Clean bowled after a 36-month innings Focus ST

Clean bowled after a 36-month innings Focus ST

You may have noticed a bit of a theme with this series. It usually celebrates a car that was once good, great or merely interesting but which tended to hang around a bit too long, by which point customers become interested in something newer and shinier. That’s not the case with the just-axed Ford Focus ST. Recently departed performance title MOTOR gave the hot Ford hatch a runner-up position at this year’s Sports Car of the Year award. It was in its pomp, a fact underscored by demand easily outstripping supply.

So why has this peach of a performance hatch dropped off the twig? Blame the current global supply issues that have strangled production to such an extent that the Australian business case pretty much collapsed. Ford had already pared the Focus range back to just the ST and ST X variants in 2022 and had taken orders for the facelifted cars, due later this year. Semiconductor supply was such that cars destined for European markets are due to be shipped with the older SYNC3 infotainment system and an 8.0-inch touchscreen, rather than the promised SYNC4 and 13.2-inch screen. Now Australia’s not getting the updated car at all, nor, come to that, its little sibling, the Fiesta ST.

Instead, Ford says it’s concentrating on high-volume vehicles such as Ranger, Everest and Puma, so it could be some time before we see another Ford hot hatch worthy of the name. That’s a shame as the ST had developed into a great driver’s car. The original ST170, based on the first-generation Focus, debuted here in 2003 carrying a rather self-conscious $37K sticker price. While it handled well and 127kW wasn’t to be sniffed at, its reedy 197Nm – less than the smaller and lighter Clio 172 – meant you needed to work it hard.
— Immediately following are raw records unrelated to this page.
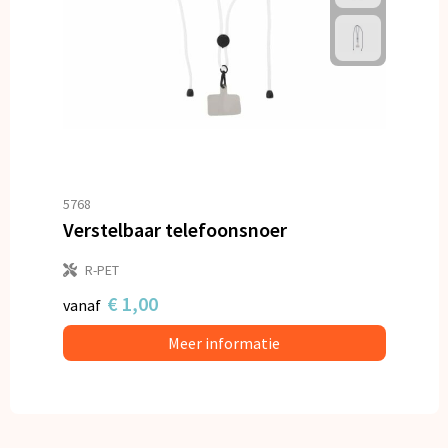
5768
Verstelbaar telefoonsnoer
R-PET
€ 1,00
vanaf
Meer informatie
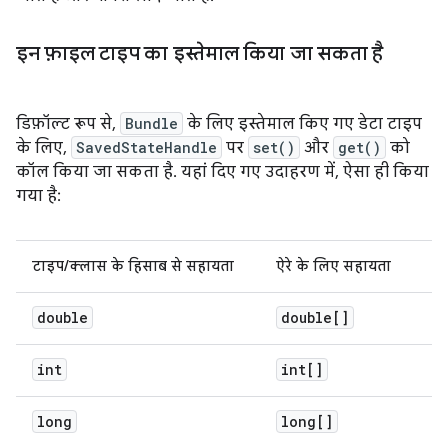
इन फ़ाइल टाइप का इस्तेमाल किया जा सकता है
डिफ़ॉल्ट रूप से,
Bundle
के लिए इस्तेमाल किए गए डेटा टाइप
के लिए,
SavedStateHandle
पर
set()
और
get()
को
कॉल किया जा सकता है. यहां दिए गए उदाहरण में, ऐसा ही किया
गया है:
टाइप/क्लास के हिसाब से सहायता
ऐरे के लिए सहायता
double
double[]
int
int[]
long
long[]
That was rectified in 2005 with the second-generation Focus ST, sold here as the XR5 Turbo, which featured a 2.5-litre inline five-cylinder Volvo boat anchor up front which was gutsy enough to generate 320Nm of torque to accompany its 166kW. It sounded great but the Focus’s reputation for lithe handling was dulled a little by the weight in the nose.

Improvement arrived with the 188kW/366Nm 2.0-litre turbo four fitted to the third-generation ST in 2012, arriving after a two-year hiatus. Quicker and nimbler but with amorphous styling that lived in the shadow of its RS sibling, the ST always felt like accepting second best.
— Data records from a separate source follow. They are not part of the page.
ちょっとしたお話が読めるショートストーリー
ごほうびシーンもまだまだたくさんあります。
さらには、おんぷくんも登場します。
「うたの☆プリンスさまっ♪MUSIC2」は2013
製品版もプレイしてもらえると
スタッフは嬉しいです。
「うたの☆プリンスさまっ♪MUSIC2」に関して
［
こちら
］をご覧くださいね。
That changed with the fourth-generation car, launched in 2019. This had the best of everything: plenty of punch (206kW/420Nm) from the decently sized 2.3-litre four, playful handling, sharp styling, a choice of a six-speed manual or a seven-speed auto, and no Focus RS big brother to dull its shine. While it does lack the collectible cachet of an RS badge, having been on sale here for a mere three years, the fourthgen ST has second-tier future classic written all over it. Vale, Focus ST. You’ll be missed.



The ST was never slated to be the flagship. Ford was keen on a fourthgen Focus RS but emissions were an issue. A 300kW+ version of the Ford Escape’s PHEV powertrain was mooted at one point but the numbers never stacked up for such a limited production run.
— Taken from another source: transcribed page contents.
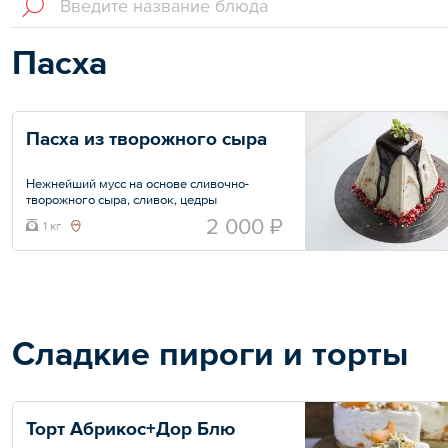
Пасха
Пасха из творожного сыра
Нежнейший мусс на основе сливочно-
творожного сыра, сливок, цедры
апельсина, с добавлением сухофруктов,
2 000 ₽
1 кг
пралине с тимьяном, орешков,
сублимированных ягод и бельгийского
шоколада.
Очень легкий, невероятно ароматный и
праздничный десерт!
Пасхальное оформление прилагается.
Сладкие пироги и торты
Общий вес – 1 кг
Торт Абрикос+Дор Блю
The torque converter auto adds 26kg over the weight of a three-pedal Focus ST, so should you bother? Go for the manual and you also miss out on features like lane-keep assist, which some keen drivers may view as a plus. While the auto ST is still a decent thing, if you prefer the car to do the shifting for you, Hyundai’s dual-clutch i30 N is probably a better bet. In other words, stick with the stick.